The Situation: Courts have disagreed over whether Universal Health Services, Inc. v. Escobar, 136 S. Ct. 1989 (2016), announced a mandatory test for implied certification liability under the False Claims Act ("FCA").
The Result: The Ninth Circuit held in Rose v. Stephens Institute that Escobar's two-part test is the only way to establish implied certification liability.
Looking Ahead: Rose holds that Escobar's test is mandatory for implied certification cases, but the panel's plea for en banc review suggests that the rule's future application may remain unsettled.
The Ninth Circuit's recent decision in U.S. ex rel. Rose v. Stephens Inst., No. 17-15111, could significantly cabin the potential scope of liability under the federal FCA by limiting when claims for government payment can be considered "false" and thus a basis for liability. Some claims are false on their face because, for example, they bill for services that were never provided. More commonly, however, FCA suits concern claims that are facially correct but instead "tainted" by an underlying breach of a legal requirement (e.g., in how the services were provided). For such claims to be actionable, there must be a misrepresentation about their compliance with the legal rule at issue. Whether this misrepresentation can be entirely implicit—through what is known as an "implied certification" of compliance—is a long-disputed theory of FCA liability that the Ninth Circuit addressed in Rose.

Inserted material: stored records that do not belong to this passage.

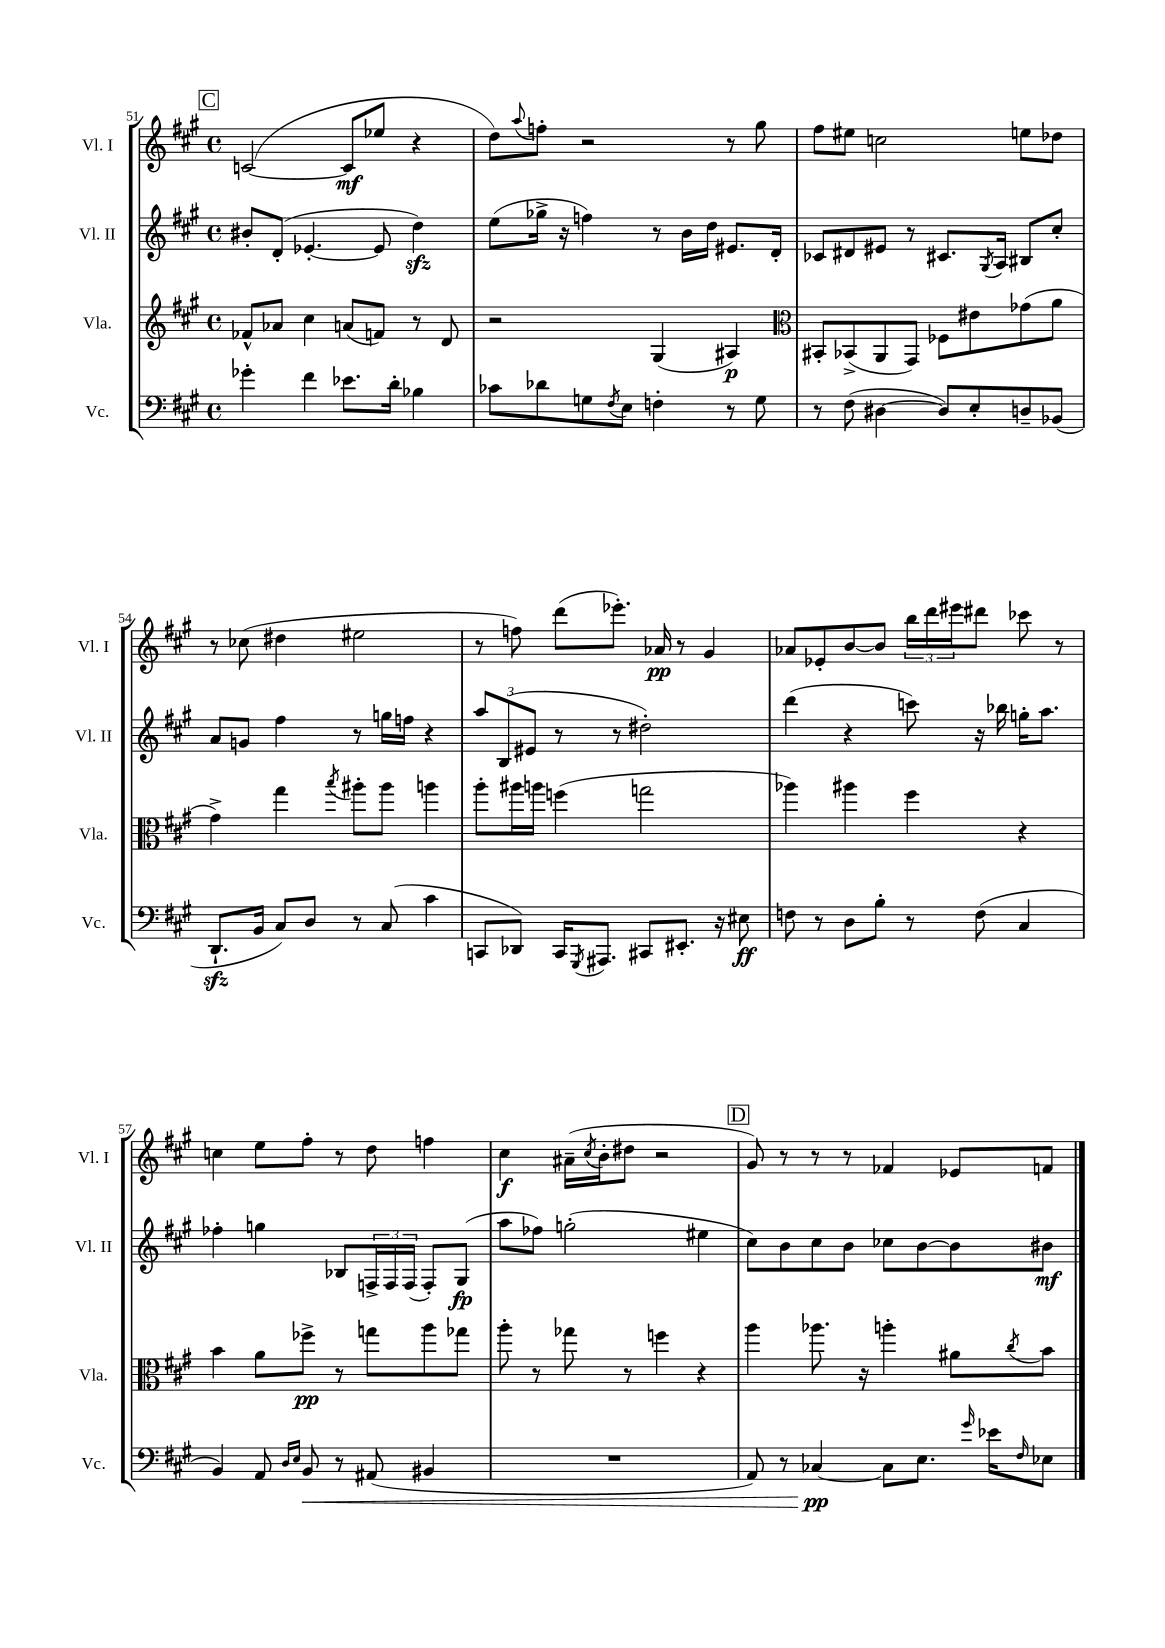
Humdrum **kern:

**kern	**dynam	**kern	**dynam	**kern	**dynam	**kern	**dynam
*part4	*part4	*part3	*part3	*part2	*part2	*part1	*part1
*staff4	*staff4	*staff3	*staff3	*staff2	*staff2	*staff1	*staff1
*I"Vc.	*	*I"Vla.	*	*I"Vl. II	*	*I"Vl. I	*
*I'Vc.	*	*I'Vla.	*	*I'Vl. II	*	*I'Vl. I	*
*clefF4	*	*clefG2	*	*clefG2	*	*clefG2	*
*k[f#c#g#]	*	*k[f#c#g#]	*	*k[f#c#g#]	*	*k[f#c#g#]	*
*M4/4	*	*M4/4	*	*M4/4	*	*M4/4	*
*met(c)	*	*met(c)	*	*met(c)	*	*met(c)	*
!!LO:REH:place=s1:t=C
=51	=51	=51	=51	=51	=51	=51	=51
4g-X'\	.	8f-X^^/L	.	8b#X'/L	.	([2cn/	.
.	.	8a-X/J	.	(8d'/J	.	.	.
4f#\	.	4cc#\	.	[4.e-X'/	.	.	.
8.e-X\L	.	(8an/L	.	.	.	8c/L]	mf
.	.	8fn/J)	.	8e-/]	.	8ee-X/J	.
16d'\Jk	.	.	.	.	.	.	.
4B-X\	.	8r	.	4ddzz\)	.	4r	.
.	.	8d/	.	.	.	.	.
=52	=52	=52	=52	=52	=52	=52	=52
8c-X\L	.	2r	.	(8ee\L	.	8dd\L)	.
.	.	.	.	.	.	8qqaa/	.
8d-X\	.	.	.	16gg-X^\Jk	.	8ffn'\J	.
.	.	.	.	16r	.	.	.
8Gn\	.	.	.	4ffn\)	.	2r	.
8qF#/	.	.	.	.	.	.	.
8E\J	.	.	.	.	.	.	.
4Fn'\	.	(4G#/	.	8r	.	.	.
.	.	.	.	16b\LL	.	.	.
.	.	.	.	16dd\JJ	.	.	.
8r	.	4A#X/)	p	8.e#X/L	.	8r	.
8G\	.	.	.	.	.	8gg#\	.
.	.	.	.	16d'/Jk	.	.	.
=53	=53	=53	=53	=53	=53	=53	=53
*	*	*clefC3	*	*	*	*	*
8r	.	8BB#X'/L	.	8c-X/L	.	8ff#\L	.
(8F#\	.	(8BB-X^/	.	8d#X/	.	8ee#X\J	.
[4D#X\	.	8AA/	.	8e#X/J	.	2ccn\	.
.	.	8GG#/J)	.	8r	.	.	.
8D#/L])	.	8F-X\L	.	8.c#X/L	.	.	.
8E'/	.	8e#X\	.	.	.	.	.
.	.	.	.	8qG#/	.	.	.
.	.	.	.	16A/Jk	.	.	.
8Dn~/	.	(8g-X\	.	8B#X/L	.	8een\L	.
(8BB-X/J	.	8a\J	.	8cc#'/J	.	8dd-X\J	.
!!LO:LB:g=z
=54	=54	=54	=54	=54	=54	=54	=54
8.DDzz`/L	.	4g#^\)	.	8a/L	.	8r	.
.	.	.	.	8gn/J	.	(8cc-X\	.
16BB/Jk	.	.	.	.	.	.	.
8C#/L)	.	4gg#\	.	4ff#\	.	4dd#X\	.
8D/J	.	.	.	.	.	.	.
.	.	8qbb/	.	.	.	.	.
8r	.	8aa#X'\L	.	8r	.	2ee#X\	.
(8C#/	.	8aa#\J	.	16ggn\LL	.	.	.
.	.	.	.	16ffn\JJ	.	.	.
4c#\	.	4aan\	.	4r	.	.	.
=55	=55	=55	=55	=55	=55	=55	=55
8CCn/L	.	8aa'\L	.	12aa/L	.	8r	.
.	.	.	.	(12B/	.	.	.
8DD-X/J)	.	16aa#X\L	.	.	.	8ffn\)	.
.	.	.	.	12e#X/J	.	.	.
.	.	16aan\JJ	.	.	.	.	.
16CC/KL	.	(4ffn\	.	8r	.	(8ddd\L	.
8qGGG#/	.	.	.	.	.	.	.
8.AAA#X/J	.	.	.	.	.	.	.
.	.	.	.	8r	.	8.eee-X'\J)	.
8CC#X/L	.	2ggn\	.	2dd#X'\)	.	.	.
.	.	.	.	.	.	16a-X/	pp
8.EE#X'/J	.	.	.	.	.	8r	.
.	.	.	.	.	.	4g#/	.
16r	.	.	.	.	.	.	.
8E#X\	ff	.	.	.	.	.	.
=56	=56	=56	=56	=56	=56	=56	=56
8Fn\	.	4aa-X\)	.	(4ddd\	.	8a-X/L	.
8r	.	.	.	.	.	8e-X'/	.
8D\L	.	4aa#X\	.	4r	.	[8b/	.
8B'\J	.	.	.	.	.	8b/J]	.
8r	.	4ff#\	.	8cccn\)	.	24bb\LL	.
.	.	.	.	.	.	24ddd\	.
.	.	.	.	.	.	24eee#X\J	.
(8F\	.	.	.	16r	.	8ddd#X\J	.
.	.	.	.	16bb-X\	.	.	.
4C#/	.	4r	.	16ggn'\KL	.	8ccc-X\	.
.	.	.	.	8.aa\J	.	.	.
.	.	.	.	.	.	8r	.
!!LO:LB:g=z
=57	=57	=57	=57	=57	=57	=57	=57
4BB/)	.	4b\	.	4ff-X'\	.	4ccn\	.
8AA/	.	8a\L	.	4ggn\	.	8ee\L	.
16qqD/LL	.	.	.	.	.	.	.
16qqE/JJ	.	.	.	.	.	.	.
!	!LO:HP:b	!	!	!	!	!	!
8BB/	<	8ff-X^\J	pp	.	.	8ff#'\J	.
8r	.	8r	.	8B-X/L	.	8r	.
(8AA#X/	.	8ggn\L	.	24Fn^/L	.	8dd\	.
.	.	.	.	24F/	.	.	.
.	.	.	.	(24F/JJ	.	.	.
4BB#X/	.	8aa\	.	8F'/L)	.	4ffn\	.
.	.	8gg-X\J	.	(8G#/J	fp	.	.
=58	=58	=58	=58	=58	=58	=58	=58
1r	.	8aa'\	.	8aa\L	.	4cc#\	f
.	.	8r	.	8ff-X\J)	.	.	.
.	.	8gg-X\	.	(2ggn'\	.	(16a#X~\LL	.
.	.	.	.	.	.	8qcc#/	.
.	.	.	.	.	.	16b'\J	.
.	.	8r	.	.	.	8dd#X\J	.
.	.	4ffn\	.	.	.	2r	.
.	.	4r	.	4ee#X\	.	.	.
!!LO:REH:place=s1:t=D
=59	=59	=59	=59	=59	=59	=59	=59
8AA/)	.	4aa\	.	8cc#\L)	.	8g#/)	.
8r	.	.	.	8b\	.	8r	.
[4C-X/	pp	8.aa-X\	.	8cc#\	.	8r	.
.	.	.	.	8b\J	.	8r	.
.	.	16r	.	.	.	.	.
8C-\L]	[	4aan'\	.	8cc-X\L	.	4f-X/	.
8.E\J	.	.	.	[8b\	.	.	.
.	.	8a#X\L	.	8b\]	.	8e-X/L	.
16qqg#/	.	.	.	.	.	.	.
16e-X\KL	.	.	.	.	.	.	.
16qqF#/	.	8qcc#/	.	.	.	.	.
8E-X\J	.	8b\J	.	8b#X\J	mf	8fn/J	.
==	==	==	==	==	==	==	==
*-	*-	*-	*-	*-	*-	*-	*-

The Supreme Court's landmark decision in Universal Health Services, Inc. v. U.S. ex rel. Escobar, 136 S. Ct. 1989 (2016), recognized the validity of an implied certification theory in certain circumstances. But Escobar did not settle this theory's standard. The Escobar Court held that implied certification can support liability "at least " when (i) a defendant's claim for payment makes "specific representations about the goods or services" provided and (ii) the defendant's "failure to disclose noncompliance with material statutory, regulatory, or contractual requirements makes those representations misleading halftruths." But courts have split over whether an implied certification theory must satisfy this two-part test set forth in Escobar. Compare United States v. Triple Canopy, Inc., 857 F.3d 174, 178 n.3 (4th Cir. 2017) (Escobar test is not mandatory), with U.S. ex rel. Smith v. Wallace, 723 F. App'x 254, 256 (5th Cir. 2018) (suggesting Escobar test is mandatory). Courts have also struggled with how exactly to enforce the FCA's materiality standard after Escobar.
The Ninth Circuit accepted an interlocutory appeal to address both issues in Rose. The Rose court held, on August 24, 2018, that the Escobar two-part test is mandatory for an implied certification theory. The panel found that this conclusion was compelled by the Ninth Circuit's prior decisions in U.S. ex rel. Kelly v. Serco, Inc., 846 F.3d 325 (9th Cir. 2017), and U.S. ex rel. Campie v. Gilead Sciences, Inc., 862 F.3d 890 (9th Cir. 2017). Even though neither Kelly nor Campie fully addressed the question, the Rose panel could not reconcile either opinion with a rule that the two-part test was just one (as opposed to the only) basis for implied certification liability. But the Rose panel followed the Kelly and Campie precedents reluctantly, commenting that it would have ruled differently if it were "analyzing Escobar anew." Nevertheless, Rose confirmed "that Relators must satisfy Escobar's two conditions to prove falsity, unless and until our court, en banc, interprets differently."
The Rose court then held that summary judgment was not appropriate under the Escobar test. The relators in Rose contend that the Academy of Arts University ("AAU") breached federal rules that prohibit compensation incentives for enrolling more students. Although AAU did not explicitly claim compliance with this requirement, the Ninth Circuit had no trouble finding an implied certification of compliance: when students sought financial aid, AAU would represent that each student was an "eligible borrower" who was "accepted for enrollment in an eligible program." According to the Ninth Circuit, these representations would be "misleading half-truths"—and, thus, potentially actionable under the Escobar two-part test—in light of the alleged breaches.
The court further held that a reasonable trier of fact could conclude the incentive compensation ban was material under Escobar—because government payment was expressly conditioned on compliance, the government had previously targeted similar violations, and the incentive payments were large enough that the noncompliance was not "minor or insubstantial." Judge N.R. Smith dissented on materiality, arguing that the majority had not properly applied Escobar's "demanding" and "rigorous" materiality standard.
Rose both clarifies the test for implied certification in the Ninth Circuit and sets the stage for a future challenge to the standard, by all but inviting en banc review of whether the Escobar test is mandatory. Even if the Ninth Circuit does not revisit the issue, it is likely that the Supreme Court will eventually do so, given courts' differing views. And although the Rose defendant did not win summary judgment on materiality grounds, we expect that materiality will continue to be a ripe ground for FCA challenges given Escobar's emphasis on the substantial burden imposed by this element of liability.